Understanding the Role of Minors in Divorce Proceedings: Can Children Decide Where to Live?
One of the questions that divorced parents or parents in divorce proceedings ask themselves is the age at which children can decide who they want to live with.
It is recommended that parents make the appropriate decision, taking into account the needs of their children and their possibilities of caring for them.
But if this agreement is not possible, we explain the rules applicable to the intervention of a minor in a separation or divorce process.
Child Custody Rights: Can Children Decide Where to Live?
While courts will consider the preference of older children, especially teenagers, when determining custody, children under 18 ultimately do not have the legal right to solely decide which parent to live with – that decision rests with the court, based on an evaluation of the child’s best interests.
A child’s stated preference is only one factor among many that judges weigh, like each parent’s fitness, the stability of each home environment, and the child’s needs.
Can my child decide who he wants to live with after the divorce?
If your child is of legal age, the answer is YES, even if he or she is not financially independent.
In marriage proceedings, adult children can decide which of the parents they want to live with.
Now, the Judge will agree on the measures regarding alimony, use of the home, etc. until you have financial independence.
In any case, the adult must express to the Judge his desire to live with one or other of the parents.
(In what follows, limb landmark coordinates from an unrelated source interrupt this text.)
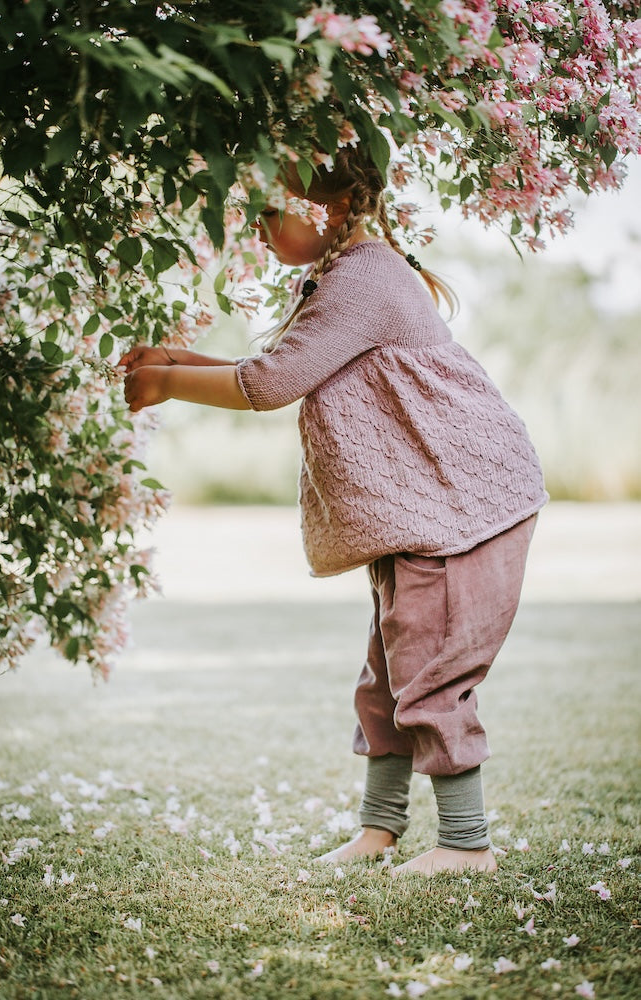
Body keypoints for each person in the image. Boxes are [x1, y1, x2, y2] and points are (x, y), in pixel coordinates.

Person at [119, 144, 548, 876]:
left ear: (337, 208)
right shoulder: (341, 275)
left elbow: (273, 380)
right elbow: (282, 364)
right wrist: (176, 361)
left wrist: (168, 383)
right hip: (422, 505)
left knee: (429, 668)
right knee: (386, 674)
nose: (256, 226)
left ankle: (466, 843)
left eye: (269, 210)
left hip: (461, 500)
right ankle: (379, 830)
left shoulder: (367, 275)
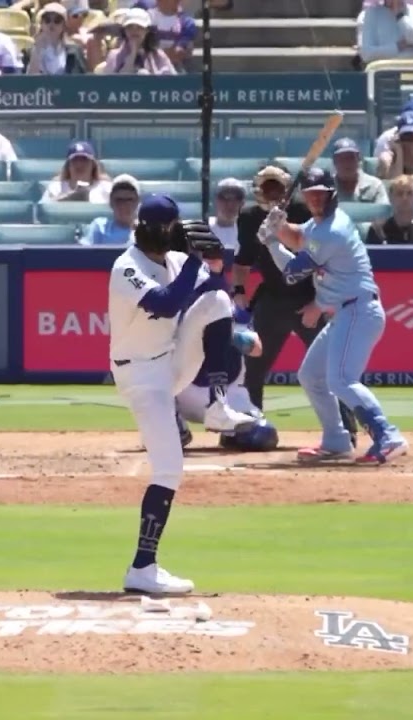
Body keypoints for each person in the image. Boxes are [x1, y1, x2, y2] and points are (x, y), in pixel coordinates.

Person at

Now, if your children are minors the answer is NO, they cannot decide who to live with.
In the process of divorce or modification of judicial measures, the Judge will be the one who decides the care and custody of the minors, in accordance with the principle of the best interests of the minor.
However, minors have the right to be heard at trial, through the judicial examination of minors.
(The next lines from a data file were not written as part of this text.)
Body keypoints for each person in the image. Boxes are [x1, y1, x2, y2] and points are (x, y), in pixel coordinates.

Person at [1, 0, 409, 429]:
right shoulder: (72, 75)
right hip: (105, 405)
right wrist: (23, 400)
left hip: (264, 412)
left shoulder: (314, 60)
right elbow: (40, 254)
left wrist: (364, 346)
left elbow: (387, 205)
We explain it to you below.
Can the minor child be heard in the event of a divorce?
YES, the minor child has the right to be heard, according to his maturity and age, in judicial processes that affect his care and custody.
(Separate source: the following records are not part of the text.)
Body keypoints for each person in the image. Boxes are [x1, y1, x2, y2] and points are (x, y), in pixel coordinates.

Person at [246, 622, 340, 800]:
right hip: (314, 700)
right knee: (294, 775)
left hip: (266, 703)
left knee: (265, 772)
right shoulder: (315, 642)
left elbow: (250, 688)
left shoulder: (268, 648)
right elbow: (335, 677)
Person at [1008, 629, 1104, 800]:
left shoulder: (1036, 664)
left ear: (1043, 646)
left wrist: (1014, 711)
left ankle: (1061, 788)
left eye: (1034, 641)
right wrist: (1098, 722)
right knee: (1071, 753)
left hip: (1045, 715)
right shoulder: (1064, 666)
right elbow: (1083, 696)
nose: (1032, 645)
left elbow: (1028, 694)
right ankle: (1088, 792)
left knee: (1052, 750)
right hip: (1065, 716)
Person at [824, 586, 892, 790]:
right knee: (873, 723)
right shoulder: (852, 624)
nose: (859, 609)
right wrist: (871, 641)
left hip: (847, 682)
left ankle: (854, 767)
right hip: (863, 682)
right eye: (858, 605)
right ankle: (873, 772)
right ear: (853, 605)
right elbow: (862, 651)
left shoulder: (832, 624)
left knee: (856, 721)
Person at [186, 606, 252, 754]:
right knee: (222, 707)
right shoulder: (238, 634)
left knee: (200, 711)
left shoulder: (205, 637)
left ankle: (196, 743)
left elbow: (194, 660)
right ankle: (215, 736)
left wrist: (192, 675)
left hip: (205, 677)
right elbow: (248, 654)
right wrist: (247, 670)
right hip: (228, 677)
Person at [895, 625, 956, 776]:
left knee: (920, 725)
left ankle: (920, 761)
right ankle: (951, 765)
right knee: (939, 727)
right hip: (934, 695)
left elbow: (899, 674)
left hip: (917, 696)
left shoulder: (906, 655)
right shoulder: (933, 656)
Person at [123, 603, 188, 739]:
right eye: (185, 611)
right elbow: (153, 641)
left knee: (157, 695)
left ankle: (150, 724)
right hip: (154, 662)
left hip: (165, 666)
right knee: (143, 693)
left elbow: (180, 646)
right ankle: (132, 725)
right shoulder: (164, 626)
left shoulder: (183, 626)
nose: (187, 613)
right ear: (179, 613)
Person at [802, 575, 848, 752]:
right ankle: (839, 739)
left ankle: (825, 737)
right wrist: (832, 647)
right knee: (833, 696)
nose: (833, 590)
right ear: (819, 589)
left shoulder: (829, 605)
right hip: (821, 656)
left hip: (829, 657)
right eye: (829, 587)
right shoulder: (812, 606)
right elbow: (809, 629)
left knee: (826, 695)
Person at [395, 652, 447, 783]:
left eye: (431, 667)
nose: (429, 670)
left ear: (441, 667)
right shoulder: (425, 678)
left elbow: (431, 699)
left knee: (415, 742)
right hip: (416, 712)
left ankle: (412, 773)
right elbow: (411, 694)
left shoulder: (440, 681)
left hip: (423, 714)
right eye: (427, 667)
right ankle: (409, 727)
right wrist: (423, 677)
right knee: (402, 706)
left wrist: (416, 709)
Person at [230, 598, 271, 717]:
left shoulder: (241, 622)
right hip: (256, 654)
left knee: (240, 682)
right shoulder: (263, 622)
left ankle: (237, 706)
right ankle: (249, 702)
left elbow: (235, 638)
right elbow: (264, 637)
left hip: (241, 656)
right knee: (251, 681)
The Family Judge will ensure compliance with this right of the minor to be heard when measures are decided on his custody, care, and education.
This right is practiced through the judicial examination test, which consists of a conversation between the Judge and the minor, in the presence exclusively of the Prosecutor.
The judicial examination is usually completed with an expert report from the Judicial Psychosocial Team.
At what age can my minor child be heard in court?
Although, as we have told you, your minor child cannot decide which parent he or she wants to live with, he or she must be heard in the marriage process:
- In any case, if you are over 12 years old. That is, by legal imposition, minors who are 12 years old or older must be heard by the Judge.
- When the minor has sufficient judgment, if she is under 12 years old but is mature enough to express her desire, the judicial examination may be proposed. It will be the Judge who assesses whether the minor has sufficient capacity or maturity to decide if she wants to live with his father or with her mother. In reality, there is no age limit for a minor to be heard; it will be enough for him or her to have sufficient capacity and maturity.
Ultimately, the minor will be heard but the final decision will be made by the Judge , following a report from the Public Prosecutor’s Office.
Is the opinion of a minor binding when deciding who they want to live with?
Although the minor has the right to be heard, the Judge has the obligation to look after his or her interests.
We must not confuse the minor’s right to be heard with the fact that their wishes are decisive in the resolution that puts an end to the judicial process.
Of course, your opinion will be taken into account when determining the custody regime, as long as the Judge considers that the opinion is well founded, but it is NOT binding on the court decision.
The desire of the minor is a relevant element, but it will be the Judge who, assessing other aspects (age, maturity, relationship with parents… will adopt the appropriate measures for their development.
1-What if a child doesn’t want to live with a parent?
If a child is older, the court will consider but not be bound by their custody preference; custody awarded based solely on a child’s wishes is rare barring proof the parent seriously endangered the child.
2-Can a 12-year-old decide which parent to live with in Florida?
No, in Florida the wishes of a 12-year-old may be considered but are not determinative – the court decides custody based on the child’s best interests rather than their stated preference alone at that age.
3-Do I have to let my ex know where I live?
Unless the custody order requires notification, you typically do not have to inform your ex-spouse of a change of address, but it facilitates scheduling so is considered good co-parenting practice.
4-Does my ex-husband have to tell me where he lives?
Generally no, unless specified in the custody arrangement due to safety provisions or the need to exchange the child, ex-spouses have no obligation to keep each other informed of where they reside.